It’s time I came out of the closet. I have been suffering with this secret for years. While society is more accepting of people who dare to follow their hearts and be different, there is still stigma attached to this secret I have been harboring. Once I reveal it, I know my parents will love me the same. My sister and brother, too. Even my friends. But there are narrow-minded, prejudiced and discriminatory people who will shun me. But still, I must be true to who I am. Therefore, I am officially coming out of the closet as a self-published author.
Did you think I was coming out of the closet as a lesbian? I already did that twenty years ago. It was and remains very natural for me to present myself to the world as a gay woman. But coming out as a self-published author has been more difficult.
Why is that so when the following are true:
Self-published writers can marry, foster children and adopt children in every state.
The children of self-published authors do not get bullied in school.
The spouses of self-published authors can collect their social security benefits.
Writers who are self-published are allowed to be by their writing partner’s bedside if she should become sick.
Hate crimes are not committed against self-published authors.
Why did I hesitate to come out of the closet as a self-published author? Why did I allow myself to feel inferior since I am not traditionally published?
The answer: I was afraid and embarrassed not to fit into the expectations of society.
But what I know now - what I have always known - is that we are all the same. Living, breathing, loving and creative people who want to be happy.
I also know that self-published authors are just like those who are traditionally published:
We have our books edited.
Our books are properly formatted.
The covers of our books are expertly designed.
Our books are available as eBooks and paperbacks and for distribution on-line and in brick-and-mortar stores.
Our books are marketed and publicized.
Sometimes our books sell and sometimes they don’t.

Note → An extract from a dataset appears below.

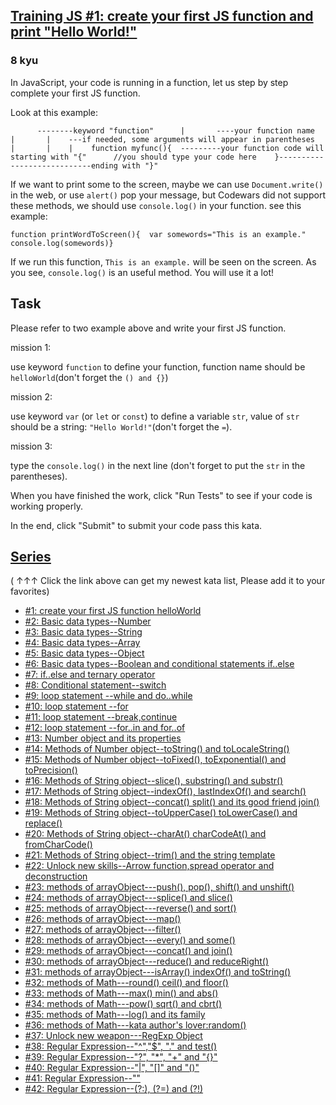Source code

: <h2><a href=https://www.codewars.com/kata/571ec274b1c8d4a61c0000c8/train/javascript target="_blank">Training JS #1: create your first JS function and print "Hello World!"</a></h2><h3>8 kyu</h3><p>In JavaScript, your code is running in a function, let us step by step complete your first JS function.</p><p>Look at this example:</p><pre><code class="language-javascript">      <span class="cm-operator">--</span><span class="cm-operator">--</span><span class="cm-operator">--</span><span class="cm-operator">--</span><span class="cm-variable">keyword</span> <span class="cm-string">"function"</span>      <span class="cm-operator">|</span>       <span class="cm-operator">--</span><span class="cm-operator">--</span><span class="cm-variable">your</span> <span class="cm-keyword">function</span> <span class="cm-def">name</span>        <span class="cm-operator">|</span>       <span class="cm-operator">|</span>    <span class="cm-operator">--</span><span class="cm-operator">-</span><span class="cm-keyword">if</span> <span class="cm-variable">needed</span>, <span class="cm-variable">some</span> <span class="cm-variable">arguments</span> <span class="cm-variable">will</span> <span class="cm-variable">appear</span> <span class="cm-keyword">in</span> <span class="cm-variable">parentheses</span>      <span class="cm-operator">|</span>       <span class="cm-operator">|</span>    <span class="cm-operator">|</span>    <span class="cm-keyword">function</span> <span class="cm-def">myfunc</span>(){  <span class="cm-operator">--</span><span class="cm-operator">--</span><span class="cm-operator">--</span><span class="cm-operator">--</span><span class="cm-operator">-</span><span class="cm-variable">your</span> <span class="cm-keyword">function</span> <span class="cm-def">code</span> <span class="cm-def">will</span> <span class="cm-def">starting</span> <span class="cm-keyword">with</span> <span class="cm-string">"{"</span>      <span class="cm-comment">//you should type your code here</span>    }<span class="cm-operator">--</span><span class="cm-operator">--</span><span class="cm-operator">--</span><span class="cm-operator">--</span><span class="cm-operator">--</span><span class="cm-operator">--</span><span class="cm-operator">--</span><span class="cm-operator">--</span><span class="cm-operator">--</span><span class="cm-operator">--</span><span class="cm-operator">--</span><span class="cm-operator">--</span><span class="cm-operator">--</span><span class="cm-operator">--</span><span class="cm-variable">ending</span> <span class="cm-keyword">with</span> <span class="cm-string">"}"</span></code></pre><p>If we want to print some to the screen, maybe we can use <code>Document.write()</code> in the web, or use <code>alert()</code> pop your message, but Codewars did not support these methods, we should use <code>console.log()</code> in your function. see this example:</p><pre><code class="language-javascript"><span class="cm-keyword">function</span> <span class="cm-def">printWordToScreen</span>(){  <span class="cm-keyword">var</span> <span class="cm-def">somewords</span><span class="cm-operator">=</span><span class="cm-string">"This is an example."</span>  <span class="cm-variable">console</span>.<span class="cm-property">log</span>(<span class="cm-variable-2">somewords</span>)}</code></pre><p>If we run this function, <code>This is an example.</code> will be seen on the screen. As you see, <code>console.log()</code> is an useful method. You will use it a lot!</p><h2 id="task">Task</h2><p>Please refer to two example above and write your first JS function.</p><p>mission 1:</p><p>use keyword <code>function</code> to define your function, function name should be <code>helloWorld</code>(don't forget the <code>() and {}</code>)</p><p>mission 2:</p><p>use keyword <code>var</code> (or <code>let</code> or <code>const</code>) to define a variable <code>str</code>, value of <code>str</code> should be a string: <code>"Hello World!"</code>(don't forget the <code>=</code>).</p><p>mission 3:</p><p>type the <code>console.log()</code> in the next line (don't forget to put the <code>str</code> in the parentheses).</p><p>When you have finished the work, click "Run Tests" to see if your code is working properly.</p><p>In the end, click "Submit" to submit your code pass this kata.</p><h2 id="series"><a href="http://github.com/myjinxin2015/Katas-list-of-Training-JS-series" data-turbolinks="false" target="_blank">Series</a></h2><p>( ↑↑↑ Click the link above can get my newest kata list, Please add it to your favorites)</p><ul><li><a href="http://www.codewars.com/kata/571ec274b1c8d4a61c0000c8" data-turbolinks="false" target="_blank">#1: create your first JS function helloWorld</a></li><li><a href="http://www.codewars.com/kata/571edd157e8954bab500032d" data-turbolinks="false" target="_blank">#2: Basic data types--Number</a></li><li><a href="http://www.codewars.com/kata/571edea4b625edcb51000d8e" data-turbolinks="false" target="_blank">#3:  Basic data types--String</a></li><li><a href="http://www.codewars.com/kata/571effabb625ed9b0600107a" data-turbolinks="false" target="_blank">#4:  Basic data types--Array</a></li><li><a href="http://www.codewars.com/kata/571f1eb77e8954a812000837" data-turbolinks="false" target="_blank">#5:  Basic data types--Object</a></li><li><a href="http://www.codewars.com/kata/571f832f07363d295d001ba8" data-turbolinks="false" target="_blank">#6:  Basic data types--Boolean and conditional statements if..else</a></li><li><a href="http://www.codewars.com/kata/57202aefe8d6c514300001fd" data-turbolinks="false" target="_blank">#7:  if..else and ternary operator</a></li><li><a href="http://www.codewars.com/kata/572059afc2f4612825000d8a" data-turbolinks="false" target="_blank">#8: Conditional statement--switch</a></li><li><a href="http://www.codewars.com/kata/57216d4bcdd71175d6000560" data-turbolinks="false" target="_blank">#9: loop statement --while and do..while</a></li><li><a href="http://www.codewars.com/kata/5721a78c283129e416000999" data-turbolinks="false" target="_blank">#10: loop statement --for</a></li><li><a href="http://www.codewars.com/kata/5721c189cdd71194c1000b9b" data-turbolinks="false" target="_blank">#11: loop statement --break,continue</a></li><li><a href="http://www.codewars.com/kata/5722b3f0bd5583cf44001000" data-turbolinks="false" target="_blank">#12: loop statement --for..in and for..of</a></li><li><a href="http://www.codewars.com/kata/5722fd3ab7162a3a4500031f" data-turbolinks="false" target="_blank">#13: Number object and  its properties</a></li><li><a href="http://www.codewars.com/kata/57238ceaef9008adc7000603" data-turbolinks="false" target="_blank">#14: Methods of Number object--toString() and toLocaleString()</a></li><li><a href="http://www.codewars.com/kata/57256064856584bc47000611" data-turbolinks="false" target="_blank">#15: Methods of Number object--toFixed(), toExponential() and toPrecision()</a></li><li><a href="http://www.codewars.com/kata/57274562c8dcebe77e001012" data-turbolinks="false" target="_blank">#16: Methods of String object--slice(), substring() and substr()</a></li><li><a href="http://www.codewars.com/kata/57277a31e5e51450a4000010" data-turbolinks="false" target="_blank">#17: Methods of String object--indexOf(), lastIndexOf() and search()</a></li><li><a href="http://www.codewars.com/kata/57280481e8118511f7000ffa" data-turbolinks="false" target="_blank">#18: Methods of String object--concat() split() and its good friend join()</a></li><li><a href="http://www.codewars.com/kata/5728203b7fc662a4c4000ef3" data-turbolinks="false" target="_blank">#19: Methods of String object--toUpperCase() toLowerCase() and replace()</a></li><li><a href="http://www.codewars.com/kata/57284d23e81185ae6200162a" data-turbolinks="false" target="_blank">#20: Methods of String object--charAt() charCodeAt() and fromCharCode()</a></li><li><a href="http://www.codewars.com/kata/5729b103dd8bac11a900119e" data-turbolinks="false" target="_blank">#21: Methods of String object--trim() and the string template</a></li><li><a href="http://www.codewars.com/kata/572ab0cfa3af384df7000ff8" data-turbolinks="false" target="_blank">#22: Unlock new skills--Arrow function,spread operator and deconstruction</a></li><li><a href="http://www.codewars.com/kata/572af273a3af3836660014a1" data-turbolinks="false" target="_blank">#23: methods of arrayObject---push(), pop(), shift() and unshift()</a></li><li><a href="http://www.codewars.com/kata/572cb264362806af46000793" data-turbolinks="false" target="_blank">#24: methods of arrayObject---splice() and slice()</a></li><li><a href="http://www.codewars.com/kata/572df796914b5ba27c000c90" data-turbolinks="false" target="_blank">#25: methods of arrayObject---reverse() and sort()</a></li><li><a href="http://www.codewars.com/kata/572fdeb4380bb703fc00002c" data-turbolinks="false" target="_blank">#26: methods of arrayObject---map()</a></li><li><a href="http://www.codewars.com/kata/573023c81add650b84000429" data-turbolinks="false" target="_blank">#27: methods of arrayObject---filter()</a></li><li><a href="http://www.codewars.com/kata/57308546bd9f0987c2000d07" data-turbolinks="false" target="_blank">#28: methods of arrayObject---every() and some()</a></li><li><a href="http://www.codewars.com/kata/5731861d05d14d6f50000626" data-turbolinks="false" target="_blank">#29: methods of arrayObject---concat() and join()</a></li><li><a href="http://www.codewars.com/kata/573156709a231dcec9000ee8" data-turbolinks="false" target="_blank">#30: methods of arrayObject---reduce() and reduceRight()</a></li><li><a href="http://www.codewars.com/kata/5732b0351eb838d03300101d" data-turbolinks="false" target="_blank">#31: methods of arrayObject---isArray() indexOf() and toString()</a></li><li><a href="http://www.codewars.com/kata/5732d3c9791aafb0e4001236" data-turbolinks="false" target="_blank">#32: methods of Math---round() ceil() and floor()</a></li><li><a href="http://www.codewars.com/kata/5733d6c2d780e20173000baa" data-turbolinks="false" target="_blank">#33: methods of Math---max() min() and abs()</a></li><li><a href="http://www.codewars.com/kata/5733f948d780e27df6000e33" data-turbolinks="false" target="_blank">#34: methods of Math---pow() sqrt() and cbrt()</a></li><li><a href="http://www.codewars.com/kata/57353de879ccaeb9f8000564" data-turbolinks="false" target="_blank">#35: methods of Math---log() and its family</a></li><li><a href="http://www.codewars.com/kata/5735956413c2054a680009ec" data-turbolinks="false" target="_blank">#36: methods of Math---kata author's lover:random()</a></li><li><a href="http://www.codewars.com/kata/5735e39313c205fe39001173" data-turbolinks="false" target="_blank">#37: Unlock new weapon---RegExp Object</a></li><li><a href="http://www.codewars.com/kata/573975d3ac3eec695b0013e0" data-turbolinks="false" target="_blank">#38: Regular Expression--"^","$", "." and test()</a></li><li><a href="http://www.codewars.com/kata/573bca07dffc1aa693000139" data-turbolinks="false" target="_blank">#39: Regular Expression--"?", "*", "+" and "{}"</a></li><li><a href="http://www.codewars.com/kata/573d11c48b97c0ad970002d4" data-turbolinks="false" target="_blank">#40: Regular Expression--"|", "[]" and "()"</a></li><li><a href="http://www.codewars.com/kata/573e6831e3201f6a9b000971" data-turbolinks="false" target="_blank">#41: Regular Expression--""</a></li><li><a href="http://www.codewars.com/kata/573fb9223f9793e485000453" data-turbolinks="false" target="_blank">#42: Regular Expression--(?:), (?=) and (?!)</a></li></ul>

We do book signings, speak at events, appear at book groups and write blog posts.
We have fans.
Where we differ from those traditionally published is that we do not have to send query after query hoping an agent finds us worthy, we don’t have to wait for that agent to sell our books, we do not have to hang on another two years after that for our books to be available to readers, we have full editing control, and we do not need the approval of a publishing community that looks to copy the latest successful novel. In other words, I do not have to write a Fifty Shades of Grey knock-off to get published.
Looking back, I don’t know why I feared coming out of the closet as a self-published author except now that I am out, I am never going back in.
To all of you self-published authors who are hiding in the literary closet, I encourage you to step out. You are collecting more royalty payments with each book you sell. You keep all of the rights to your books and your cover art. Editors and publishers who work for traditional houses are culling the Internet looking for self-published authors. Hollywood is watching us too.
Shout that you are self-published and be proud. Wave a flag. March in a parade. After all, we – the self-published writers of the world – are here to stay.